Second,—That in 1761, in reply to certain inquiries sent out from the king to the Governors of the several colonies, one of which was to ascertain the extent of their respective boundaries. Gov. Fitch of Connecticut answered—“That the colony was bounded west by New York!”—It was therefore assumed, and powerfully urged, that this was either an acknowledgment that the charter limits never extended beyond the Delaware; or was to be regarded as a solemn relinquishment of such claims.
Mr. Avery, who treats this point more fully than any other writer, on behalf of Connecticut, sets forth,—
“ That the Committee of Assembly drew the reply stating, as was the usual answer, that the colony was bounded by their charter, to which they referred that so worded, the report was adopted. That the subject was then handed over to the Executive, to receive pro
* The name of John Armstrong will appear frequently in these pages, and his character more fully developed hereafter.

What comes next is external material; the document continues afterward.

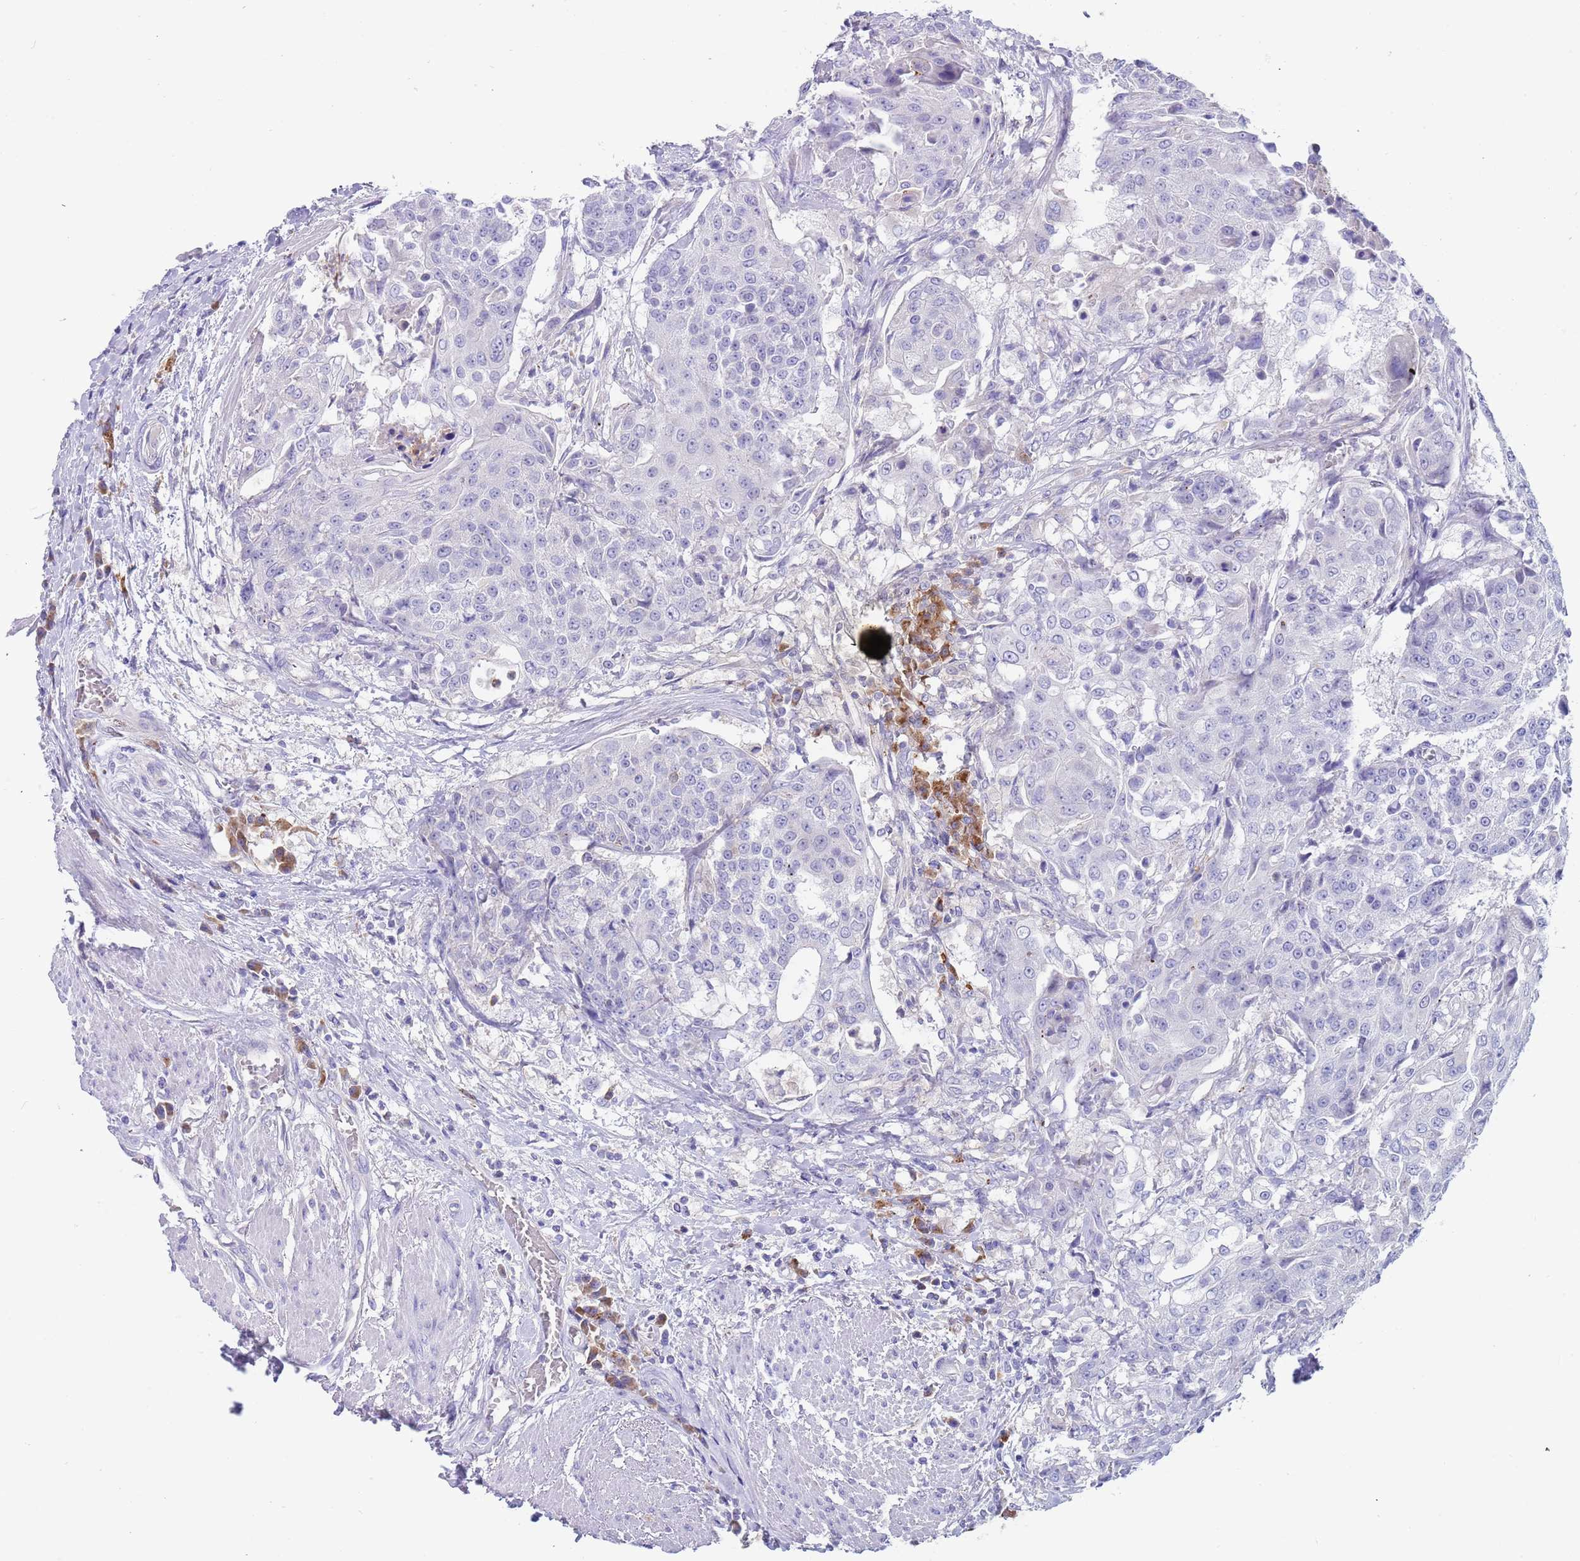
{"staining": {"intensity": "negative", "quantity": "none", "location": "none"}, "tissue": "urothelial cancer", "cell_type": "Tumor cells", "image_type": "cancer", "snomed": [{"axis": "morphology", "description": "Urothelial carcinoma, High grade"}, {"axis": "topography", "description": "Urinary bladder"}], "caption": "This is a photomicrograph of immunohistochemistry staining of urothelial cancer, which shows no staining in tumor cells.", "gene": "TYW1", "patient": {"sex": "female", "age": 63}}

per form, and be forwarded in reply. That Governor Fitch, without authority, of his own mere motion, so changed the matter as to declare, “That the colony was bounded on the west by New York.” That when discovered, a universal burst of censure pervaded the colony. Gov. Fitch was left out at the next election, Mr. Pitkin being chosen in his place; and that from this fall he never recovered.” Mr. Avery adds, but gives no authority for the opinion, that Gov. F. was supposed to have received a bribe of twelve hundred dollars for this abjuration of claim west of New York. In the absence of any proof, this imputation we should deem unfounded. Who would have given a sum so considerable for an opinion which could weigh so little in a solemn adjudication of the question? It seems much more probable that Gov. Fitch supposed the inquiries related to the settled parts of the colony; as a man, when asked the size of his plantation, answers two hundred acres, not thinking it pertinent to the inquiry to speak of unimproved out lots of one thousand acres, which he may possess.
Justice demands of us to record some further objections, made by Dr. Smith and Mr. Coxe, to which the replies of adverse writers furnish so little of interest to detain the reader, that a brief remark will be sufficient to dispose of each.
Objection first. That the Susquehanna Company never had a formal grant from the colony of Connecticut.
Second. That the colony of Connecticut received nothing from the Company as a consideration for those lands.
Third. That the Company made their purchase of the Indians, contrary to the laws of Connecticut.
Fourth. That the king, in 1763, forbid the settling this territory.
In reply to the first three objections, it may be said to be matter exclusively between the Susquehanna Company and the colony, or State. The whole proceedings of the Company having, again and again, received the most full and explicit recognition and confirmation from the Connecticut government.
In reply to the fourth, it may be asked, after the king had granted the lands by charter, what authority had he reserved to forbid the settlement?
In conclusion. The Connecticut charter was granted in 1662. That to William Penn, in 1681-nineteen years afterwards.